Outside, the uneventful night went on. The whole forest crackled with the wind and the cold. The sleeping toads throbbed in the undergrowth, shaken by their too-powerful hearts. The foxes slept in their dens, snouts resting on one another's spines, thrilled by their stench, and the wild boars in their lairs dreamed of the star-cracked ice they had licked in the evening light. In newly formed puddles the water congealed once more, and all around the mud hardened on the trunks of the trees against which hinds and stags had rubbed themselves. But in the depths of the clear sky, above the crouching stillness, the wild geese were still passing, their feet tucked under their bellies, borne by the wind among the myriad insects of the upper regions, along the great migratory route, like those invisible ocean routes for ships or the routes followed by the stars. These new flocks were flying in V-formation, each bird almost touching the next except for three which flew alone for no apparent reason. The unbelievable power of their flight created up there the whirlwind noise of a group of cyclists on a racing track. Sometimes the V broke up, and the fragments continued in the same direction. Then they joined up again, drawn towards one another by a sort of magnetic attraction, while another current attraction drew the whole flight towards the south like the needle of a compass or a magician's wand. But still three dissenters, strange and self-willed, flew on alone as though deep in thought.
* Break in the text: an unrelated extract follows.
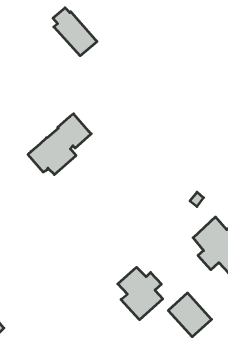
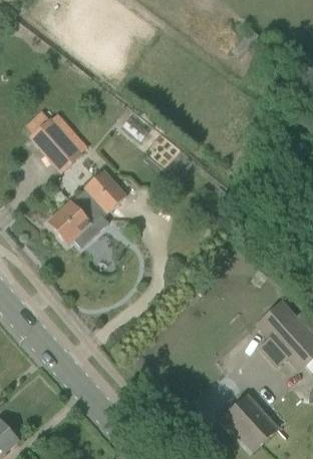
building: [53,8,97,56] -> [28,112,83,172]
building: [118,267,163,320] -> none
Having slept a little, M. de Coantré woke up to find himself equipped with a plan he had vaguely considered during the summer and which now reappeared in the shape of a definite decision: the very next day he would go into hospital in Le Havre. He had no doubts about being accepted there: either they would regard him as indigent, and he would be taken in without having to pay, or they would bank on his family doing the necessary when the time came. He had relapsed into a state in which he felt he had no rights but, as before, still counted on pity and charity. As for his illness, whatever it was, although he did not know whether it was serious or not, he was quite capable of passing himself off as more unwell than in fact he was: even in this solemn hour his little subterfuges had not deserted him. No matter how little good they had done him, no matter how many warnings fate had given him, he received not a glimmer of light, and what he was he would remain to the end. And in the low houses of the hamlet, as in the lairs of the forest, the same inner darkness enclosed both beasts and men, fraternal puppets, in their sleep that was scarcely less conscious than their waking hours.
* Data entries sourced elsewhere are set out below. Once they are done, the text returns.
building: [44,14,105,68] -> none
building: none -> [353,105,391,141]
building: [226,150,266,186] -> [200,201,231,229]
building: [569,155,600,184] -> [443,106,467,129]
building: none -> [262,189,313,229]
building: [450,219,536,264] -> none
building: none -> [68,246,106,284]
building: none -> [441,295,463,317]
The prospect of the hospital gave him almost as much of a fillip as he had received from his outburst at the doctor's. In hospital he would be warm without having to look after a fire; he would have the pleasant sensation of feeling his bare legs under the sheet without having to keep on his trousers, or even his underpants, as he had always had to here. Oh, there was no longer any question of pride. For a moment pride had held him upright like a steel corset; the corset once loosened, the body had gone limp again. Above all; his departure for the hospital gave him a precise aim for the following day, providing an escape from the sinister, the hellish idleness which awaited him. As soon as he got up in the morning he planned to give his body a bit of a wash, and then to strap up his trunk and suitcase. The very thought of this made him quiver with joy; he felt brave enough to face up to Chandelier, to find, without anyone's help in this hostile or seemingly hostile village, a man who would cart his luggage to the bus-stop.... Through the shutters, the glow of the night penetrated the room, and as he thought of the wild geese winging their way towards the warmth and the light, his own hopes merged with that other hope flying high up in the skies.